When you’re in a financial bind and need cash fast, you may consider a payday loan or a credit card cash advance. Both options can offer same-day funds and may not require good credit for approval.
In this article, we’ll explore how payday loans and credit card cash advances work, so you can determine which one is better suited for your needs.
How payday loans compare to credit card cash advances
A payday loan is a fast cash loan that allows you to get an advancement on your next paycheck. In exchange for a fast cash payout, the borrower must pay a fee for this service. They may also have to pre-authorize the lender to make a debit from their bank account around the date that their next employer payment is expected.

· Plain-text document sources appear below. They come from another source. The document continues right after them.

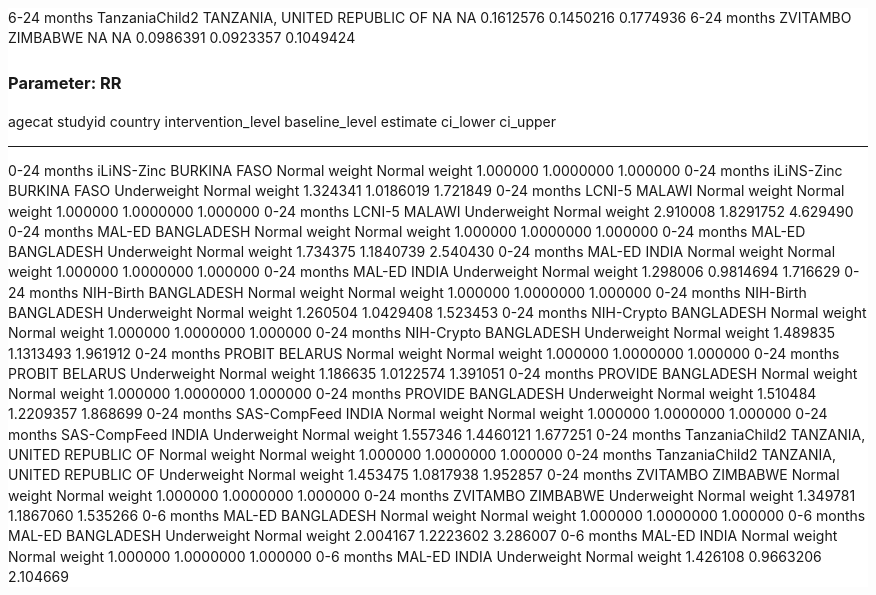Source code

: 6-24 months   TanzaniaChild2   TANZANIA, UNITED REPUBLIC OF   NA                   NA                0.1612576   0.1450216   0.1774936
6-24 months   ZVITAMBO         ZIMBABWE                       NA                   NA                0.0986391   0.0923357   0.1049424


### Parameter: RR


agecat        studyid          country                        intervention_level   baseline_level    estimate    ci_lower   ci_upper
------------  ---------------  -----------------------------  -------------------  ---------------  ---------  ----------  ---------
0-24 months   iLiNS-Zinc       BURKINA FASO                   Normal weight        Normal weight     1.000000   1.0000000   1.000000
0-24 months   iLiNS-Zinc       BURKINA FASO                   Underweight          Normal weight     1.324341   1.0186019   1.721849
0-24 months   LCNI-5           MALAWI                         Normal weight        Normal weight     1.000000   1.0000000   1.000000
0-24 months   LCNI-5           MALAWI                         Underweight          Normal weight     2.910008   1.8291752   4.629490
0-24 months   MAL-ED           BANGLADESH                     Normal weight        Normal weight     1.000000   1.0000000   1.000000
0-24 months   MAL-ED           BANGLADESH                     Underweight          Normal weight     1.734375   1.1840739   2.540430
0-24 months   MAL-ED           INDIA                          Normal weight        Normal weight     1.000000   1.0000000   1.000000
0-24 months   MAL-ED           INDIA                          Underweight          Normal weight     1.298006   0.9814694   1.716629
0-24 months   NIH-Birth        BANGLADESH                     Normal weight        Normal weight     1.000000   1.0000000   1.000000
0-24 months   NIH-Birth        BANGLADESH                     Underweight          Normal weight     1.260504   1.0429408   1.523453
0-24 months   NIH-Crypto       BANGLADESH                     Normal weight        Normal weight     1.000000   1.0000000   1.000000
0-24 months   NIH-Crypto       BANGLADESH                     Underweight          Normal weight     1.489835   1.1313493   1.961912
0-24 months   PROBIT           BELARUS                        Normal weight        Normal weight     1.000000   1.0000000   1.000000
0-24 months   PROBIT           BELARUS                        Underweight          Normal weight     1.186635   1.0122574   1.391051
0-24 months   PROVIDE          BANGLADESH                     Normal weight        Normal weight     1.000000   1.0000000   1.000000
0-24 months   PROVIDE          BANGLADESH                     Underweight          Normal weight     1.510484   1.2209357   1.868699
0-24 months   SAS-CompFeed     INDIA                          Normal weight        Normal weight     1.000000   1.0000000   1.000000
0-24 months   SAS-CompFeed     INDIA                          Underweight          Normal weight     1.557346   1.4460121   1.677251
0-24 months   TanzaniaChild2   TANZANIA, UNITED REPUBLIC OF   Normal weight        Normal weight     1.000000   1.0000000   1.000000
0-24 months   TanzaniaChild2   TANZANIA, UNITED REPUBLIC OF   Underweight          Normal weight     1.453475   1.0817938   1.952857
0-24 months   ZVITAMBO         ZIMBABWE                       Normal weight        Normal weight     1.000000   1.0000000   1.000000
0-24 months   ZVITAMBO         ZIMBABWE                       Underweight          Normal weight     1.349781   1.1867060   1.535266
0-6 months    MAL-ED           BANGLADESH                     Normal weight        Normal weight     1.000000   1.0000000   1.000000
0-6 months    MAL-ED           BANGLADESH                     Underweight          Normal weight     2.004167   1.2223602   3.286007
0-6 months    MAL-ED           INDIA                          Normal weight        Normal weight     1.000000   1.0000000   1.000000
0-6 months    MAL-ED           INDIA                          Underweight          Normal weight     1.426108   0.9663206   2.104669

If approved for a payday loan, you can receive the funds as soon as the same day you apply. Then, you can pay back what you owe in two to four weeks.
A credit card cash advance, on the other hand, is a feature offered by many major credit cards. It is essentially where the cardholder can use the credit card at an ATM and withdraw cash as needed.
Unlike charges to your credit card, cash withdrawals begin to accrue interest daily – usually at a rate that is higher than your card’s normal APR. There are also transaction fees associated with each withdrawal.
Which option is right for me?
When deciding between a payday loan and a credit card cash advance, there are a few important factors to consider.
The limits placed on credit card cash advances can vary for a number of reasons. For instance, if you’ve ever been late on a payment, then the credit card company may limit your withdrawal to only a few hundred dollars.
Meanwhile, if your paycheck is for a thousand dollars or more, then you may be able to borrow a larger amount with a payday loan.
When someone gets a credit card cash advance, this is essentially an open-ended loan, meaning that there’s no specific due date for the money to be paid back. While this may sound like a good thing at first, it can actually be risky because interest will build higher each day the balance is outstanding.
Even though payday loans have to be paid back in roughly two to four weeks, this closes the loop on the loan and can prevent any further charges from being applied.
Even though payday loans may come with higher interest rates, it’s important to remember that this is only a one-time charge as long as the loan is paid back in time.
Again, if someone gets a credit card cash advance and doesn’t have the discipline to pay it back within a reasonable amount of time, then the interest charges can become quite considerable.
This can create a debt spiral that may take the cardholder some time to recover from.
The bottom line
People who need money now can rely on payday loans and credit card cash advances. Both provide an immediate payout, but each one comes with its own rules and costs. It’s important that borrowers become familiar with both and choose the one that suits their financial situation.